* [Text segment]:
Brake resistors are always designed with two specifications, average braking power, and resistance.
Peak braking power is commonly approximated by taking the motor horsepower (in watts) and the braking torque and multiplying them. For example a 20HP motor with a 150% braking torque would give you a peak power of: (20*745.7*1.5) = 14914 Watts
The most correct method of getting braking power (for deceleration applications) is more complicated and time-consuming, we describe this in more detail on our Braking Resistor Calculator page. Essentially this requires accounting for the inertia of the load, inertia of the motor, any gearing effects, starting motor speed, and desired ending motor speed.
Peak braking power must be translated into average braking power by using the duty cycle. Please refer to the “Braking resistor duty cycles” section below for more information on duty cycles. Assume our cycle is 20 seconds on, 40 seconds off.
For deceleration applications:
14914 watts * (20/(40+20)) * (1/2) = 2486 watts
For overhauling applications (double the power):
14914 watts * (20/(40+20)) = 4971 watts
Braking resistors with smaller ohmic values will help motors stop faster but will also dissipate more heat.
The most important variable is minimum resistance, which is always determined by the braking chopper / transistor’s capacity. This info will come from the drive OEM.
Maximum resistance is calculated by accounting for the DC bus operating voltage and peak braking power.
The following diagram displays the relationship between speed, torque (and braking torque), power (and braking power), and regenerated power.
There is no industry consensus on standard duty cycles. Each brake resistor or drive manufacturer has their own standards. Ultimately this doesn’t matter; typical duty cycles are presented for what someone anticipates a “standard” or “typical” application is.
For market reasons, drive manufacturers typically specialize in certain applications (for example, one may focus on HVAC industry drives, another may focus on crane control). Inevitably this results in “typical” application duty cycles based on what the manufacturer specializes in.
Generally, these are presented in various formats, which can all mean the exact same thing:
- 30 seconds on, 30 seconds off
- 30 seconds on, 60 second cycle
- 50% duty, 60 second cycle
The above diagram depicts an application with a trapezoidal movement profile. Here the cycle time is 2.5 seconds, and the braking time or time on is 0.5s, which gives us a duty cycle of 20%. The best way to size a brake resistor is always based on your specific application. This will ensure your resistor is cost-effective, and won’t fail because it is under-powered. We’ve got a helpful tool to help you size a braking resistor for your application you can find here.
The downside to this method is that you may not know all the details of your application ahead of time, or you simply don’t have the time. In this case we recommend you select your drive manufacturer from the “Browse by Drive Manufacturer” section, and choose a brake resistor based on the cross-reference lists that matches your drive model based on recommendations from the manufacturer.
There are two different braking types or categories that significantly affect the sizing of a braking resistor.

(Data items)

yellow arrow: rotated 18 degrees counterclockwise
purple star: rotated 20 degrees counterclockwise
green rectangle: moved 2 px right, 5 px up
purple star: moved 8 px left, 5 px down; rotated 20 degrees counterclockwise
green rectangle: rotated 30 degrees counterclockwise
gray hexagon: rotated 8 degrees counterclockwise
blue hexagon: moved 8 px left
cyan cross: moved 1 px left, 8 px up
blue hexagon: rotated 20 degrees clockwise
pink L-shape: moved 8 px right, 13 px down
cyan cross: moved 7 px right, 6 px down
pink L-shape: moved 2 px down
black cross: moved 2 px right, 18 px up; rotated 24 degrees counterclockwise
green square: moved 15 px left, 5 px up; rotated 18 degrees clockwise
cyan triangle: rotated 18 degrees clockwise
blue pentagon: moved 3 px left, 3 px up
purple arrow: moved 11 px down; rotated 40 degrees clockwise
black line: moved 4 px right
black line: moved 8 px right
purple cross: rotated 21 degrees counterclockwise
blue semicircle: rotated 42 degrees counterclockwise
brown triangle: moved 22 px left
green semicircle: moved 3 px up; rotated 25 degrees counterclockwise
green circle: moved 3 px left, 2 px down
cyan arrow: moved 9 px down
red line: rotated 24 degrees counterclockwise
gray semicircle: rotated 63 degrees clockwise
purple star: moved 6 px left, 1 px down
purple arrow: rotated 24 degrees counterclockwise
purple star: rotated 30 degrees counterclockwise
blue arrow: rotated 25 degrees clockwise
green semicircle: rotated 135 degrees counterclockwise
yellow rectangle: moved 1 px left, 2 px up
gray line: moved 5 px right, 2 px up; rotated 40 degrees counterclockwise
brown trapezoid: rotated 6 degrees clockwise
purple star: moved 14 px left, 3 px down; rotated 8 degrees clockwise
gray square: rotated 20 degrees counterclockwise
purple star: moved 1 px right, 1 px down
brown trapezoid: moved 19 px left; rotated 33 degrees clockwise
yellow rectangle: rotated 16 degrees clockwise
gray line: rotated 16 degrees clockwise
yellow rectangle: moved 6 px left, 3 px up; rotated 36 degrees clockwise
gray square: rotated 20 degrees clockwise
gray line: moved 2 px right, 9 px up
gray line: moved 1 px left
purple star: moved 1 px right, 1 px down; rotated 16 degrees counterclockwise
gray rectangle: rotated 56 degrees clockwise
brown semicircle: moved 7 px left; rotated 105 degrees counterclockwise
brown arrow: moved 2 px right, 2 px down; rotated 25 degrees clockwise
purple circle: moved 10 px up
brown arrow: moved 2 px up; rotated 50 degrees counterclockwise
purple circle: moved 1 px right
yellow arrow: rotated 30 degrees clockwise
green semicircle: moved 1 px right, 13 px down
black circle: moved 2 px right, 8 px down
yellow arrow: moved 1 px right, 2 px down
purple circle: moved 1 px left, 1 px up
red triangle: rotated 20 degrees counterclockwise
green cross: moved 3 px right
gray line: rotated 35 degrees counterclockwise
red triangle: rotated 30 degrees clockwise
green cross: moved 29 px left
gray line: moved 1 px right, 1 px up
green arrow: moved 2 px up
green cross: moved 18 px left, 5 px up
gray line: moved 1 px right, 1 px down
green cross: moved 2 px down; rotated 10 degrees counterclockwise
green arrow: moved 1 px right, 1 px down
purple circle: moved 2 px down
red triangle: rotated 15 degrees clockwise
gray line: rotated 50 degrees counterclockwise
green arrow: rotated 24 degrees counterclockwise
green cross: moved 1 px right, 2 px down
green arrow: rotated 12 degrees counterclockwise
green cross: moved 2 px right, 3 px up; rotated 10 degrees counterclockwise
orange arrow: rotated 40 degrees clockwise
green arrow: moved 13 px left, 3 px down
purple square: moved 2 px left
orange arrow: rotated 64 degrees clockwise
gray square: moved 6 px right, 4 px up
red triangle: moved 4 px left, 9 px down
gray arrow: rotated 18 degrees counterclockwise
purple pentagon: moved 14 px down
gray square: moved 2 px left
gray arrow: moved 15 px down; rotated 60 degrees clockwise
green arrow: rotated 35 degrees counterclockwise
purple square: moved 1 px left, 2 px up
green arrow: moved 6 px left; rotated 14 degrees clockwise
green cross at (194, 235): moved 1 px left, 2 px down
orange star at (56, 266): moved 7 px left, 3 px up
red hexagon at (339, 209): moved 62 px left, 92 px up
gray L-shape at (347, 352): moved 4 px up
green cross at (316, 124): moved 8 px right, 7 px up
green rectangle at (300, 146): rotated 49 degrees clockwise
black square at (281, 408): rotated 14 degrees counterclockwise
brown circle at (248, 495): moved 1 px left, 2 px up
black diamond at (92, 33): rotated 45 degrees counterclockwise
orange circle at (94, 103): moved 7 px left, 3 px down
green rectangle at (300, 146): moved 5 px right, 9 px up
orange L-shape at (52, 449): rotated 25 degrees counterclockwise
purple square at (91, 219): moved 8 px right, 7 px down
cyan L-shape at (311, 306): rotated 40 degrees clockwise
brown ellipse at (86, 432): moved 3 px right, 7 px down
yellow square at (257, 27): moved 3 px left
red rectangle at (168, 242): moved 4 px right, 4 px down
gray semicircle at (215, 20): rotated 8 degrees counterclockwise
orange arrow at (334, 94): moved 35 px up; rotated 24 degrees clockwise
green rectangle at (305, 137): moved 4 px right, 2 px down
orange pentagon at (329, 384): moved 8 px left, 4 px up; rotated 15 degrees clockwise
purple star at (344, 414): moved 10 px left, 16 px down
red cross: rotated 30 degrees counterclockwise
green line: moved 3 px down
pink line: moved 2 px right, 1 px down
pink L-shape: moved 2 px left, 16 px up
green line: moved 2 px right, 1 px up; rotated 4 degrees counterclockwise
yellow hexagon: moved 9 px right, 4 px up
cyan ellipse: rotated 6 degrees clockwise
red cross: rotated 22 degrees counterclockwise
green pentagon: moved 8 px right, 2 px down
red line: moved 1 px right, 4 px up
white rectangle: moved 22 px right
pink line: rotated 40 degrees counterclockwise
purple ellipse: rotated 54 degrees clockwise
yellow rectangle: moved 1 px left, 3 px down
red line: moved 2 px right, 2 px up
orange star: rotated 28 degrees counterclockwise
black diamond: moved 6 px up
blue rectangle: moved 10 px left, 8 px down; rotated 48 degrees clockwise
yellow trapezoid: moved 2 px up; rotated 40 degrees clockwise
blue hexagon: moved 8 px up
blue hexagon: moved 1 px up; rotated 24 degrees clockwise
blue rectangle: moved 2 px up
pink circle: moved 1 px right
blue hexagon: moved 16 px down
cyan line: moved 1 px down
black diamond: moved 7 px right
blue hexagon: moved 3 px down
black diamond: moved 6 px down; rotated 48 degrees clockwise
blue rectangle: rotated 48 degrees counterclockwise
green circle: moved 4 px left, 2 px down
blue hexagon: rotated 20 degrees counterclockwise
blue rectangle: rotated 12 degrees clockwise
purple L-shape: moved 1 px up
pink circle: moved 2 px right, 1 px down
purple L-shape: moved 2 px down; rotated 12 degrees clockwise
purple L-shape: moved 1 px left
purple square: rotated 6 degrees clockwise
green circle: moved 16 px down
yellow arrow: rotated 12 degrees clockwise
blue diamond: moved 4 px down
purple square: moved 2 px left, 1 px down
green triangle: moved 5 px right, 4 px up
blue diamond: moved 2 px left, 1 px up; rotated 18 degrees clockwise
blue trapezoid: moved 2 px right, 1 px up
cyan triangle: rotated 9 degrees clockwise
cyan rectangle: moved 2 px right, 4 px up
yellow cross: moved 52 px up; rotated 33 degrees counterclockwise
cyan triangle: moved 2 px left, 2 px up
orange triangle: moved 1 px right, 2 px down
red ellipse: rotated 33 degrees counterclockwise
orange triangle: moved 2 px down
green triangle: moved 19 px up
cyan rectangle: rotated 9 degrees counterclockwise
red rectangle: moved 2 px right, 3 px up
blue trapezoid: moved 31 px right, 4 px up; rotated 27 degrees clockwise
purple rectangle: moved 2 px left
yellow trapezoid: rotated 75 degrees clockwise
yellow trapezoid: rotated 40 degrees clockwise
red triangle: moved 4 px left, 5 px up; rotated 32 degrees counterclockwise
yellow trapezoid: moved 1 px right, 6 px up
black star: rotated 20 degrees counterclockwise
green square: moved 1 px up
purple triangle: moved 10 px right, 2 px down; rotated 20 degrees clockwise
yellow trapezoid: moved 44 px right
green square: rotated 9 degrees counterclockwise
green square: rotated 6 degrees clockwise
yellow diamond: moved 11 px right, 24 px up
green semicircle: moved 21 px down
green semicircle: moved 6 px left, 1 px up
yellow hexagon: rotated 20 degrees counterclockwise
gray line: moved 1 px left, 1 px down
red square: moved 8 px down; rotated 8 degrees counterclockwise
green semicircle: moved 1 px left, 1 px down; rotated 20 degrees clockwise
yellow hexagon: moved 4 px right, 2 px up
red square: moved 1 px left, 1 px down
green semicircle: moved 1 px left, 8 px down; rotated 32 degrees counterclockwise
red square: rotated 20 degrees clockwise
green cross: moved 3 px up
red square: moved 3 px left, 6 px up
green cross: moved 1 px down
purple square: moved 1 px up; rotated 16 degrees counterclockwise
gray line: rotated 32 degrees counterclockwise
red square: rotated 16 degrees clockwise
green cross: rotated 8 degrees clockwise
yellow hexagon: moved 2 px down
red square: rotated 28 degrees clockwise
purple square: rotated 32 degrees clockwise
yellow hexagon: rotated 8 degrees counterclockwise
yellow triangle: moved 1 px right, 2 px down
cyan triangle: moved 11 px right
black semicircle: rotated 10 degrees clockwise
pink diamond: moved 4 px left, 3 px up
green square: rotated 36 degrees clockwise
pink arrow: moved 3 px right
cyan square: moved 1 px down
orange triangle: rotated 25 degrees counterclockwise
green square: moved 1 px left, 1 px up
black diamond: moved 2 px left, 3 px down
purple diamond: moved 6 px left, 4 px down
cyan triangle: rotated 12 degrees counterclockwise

* [Direction 1]:
Revise the stretch of the brake resistor text from "The following diagram" through "manufacturer specializes in.", putting "operating cycles" in place of "duty cycles".
* [Direction 2]:
Continue the brake resistor text, starting after its final sentence.

* [Expected answer 1]:
The following diagram displays the relationship between speed, torque (and braking torque), power (and braking power), and regenerated power.
There is no industry consensus on standard operating cycles. Each brake resistor or drive manufacturer has their own standards. Ultimately this doesn’t matter; typical operating cycles are presented for what someone anticipates a “standard” or “typical” application is.
For market reasons, drive manufacturers typically specialize in certain applications (for example, one may focus on HVAC industry drives, another may focus on crane control). Inevitably this results in “typical” application operating cycles based on what the manufacturer specializes in.

* [Expected answer 2]:
Deceleration / Dynamic Braking
If you have a motor running and simply want to brake it, this is referred to as deceleration. The braking power peaks at the beginning and gradually decreases to 0 (which will occur at your desired decelerated speed). You are dynamically converting a rotational energy into electrical energy, which allows faster braking than just letting the motor coast to a stop. Sometimes this is also referred to as a “Horizontal Load”.
The average braking power is half the peak braking power.
Application examples: conveyors, trolleys, gantry cranes
Overhauling Load / Holding
Your braking application is countering an external force, usually gravity, and braking power is constant. Here your rotational energy is naturally converting into electrical energy, and you are diverting it away from the motor and drive. Sometimes this is also referred to as a “Vertical Load”.
The average braking power is the same as the peak braking power.
Application examples: cranes, hoists, elevators
The application of a DC bus has extended and evolved as VFD technology has. In the context of braking resistors, the DC bus is a discharge medium for regenerated energy.
A brake chopper or braking chopper consists of some electronic components whose function is to shunt or redirect power to the braking resistor when the VFD voltage exceeds a certain threshold. They use a simple on-off control.
Many manufacturers use braking transistor and brake chopper interchangeably.
A chopper is essential “the brains” of a braking resistor, and is a slave to the DC bus.
The above diagram displays the relationship between the DC bus in a VFD, the brake transistor, and the brake resistor.
Although we are not a manufacturer of brake choppers, we’ve worked to develop relationships with reputable suppliers and can help provide you a chopper suited towards your drive and required braking power.
The most common applications that require dynamic braking are ones that typically generate the most braking energy. This usually occurs as a nature of the application, i.e. frequent braking or overhauling loads. Many projects will fit a braking resistor for emergency stopping reasons as well.
These applications commonly include:
- Cutting machines, shears, saws
Dynamic Braking is also used in locomotive applications as an essential part of a transit system. This page does not discuss Dynamic Braking Resistors in this context.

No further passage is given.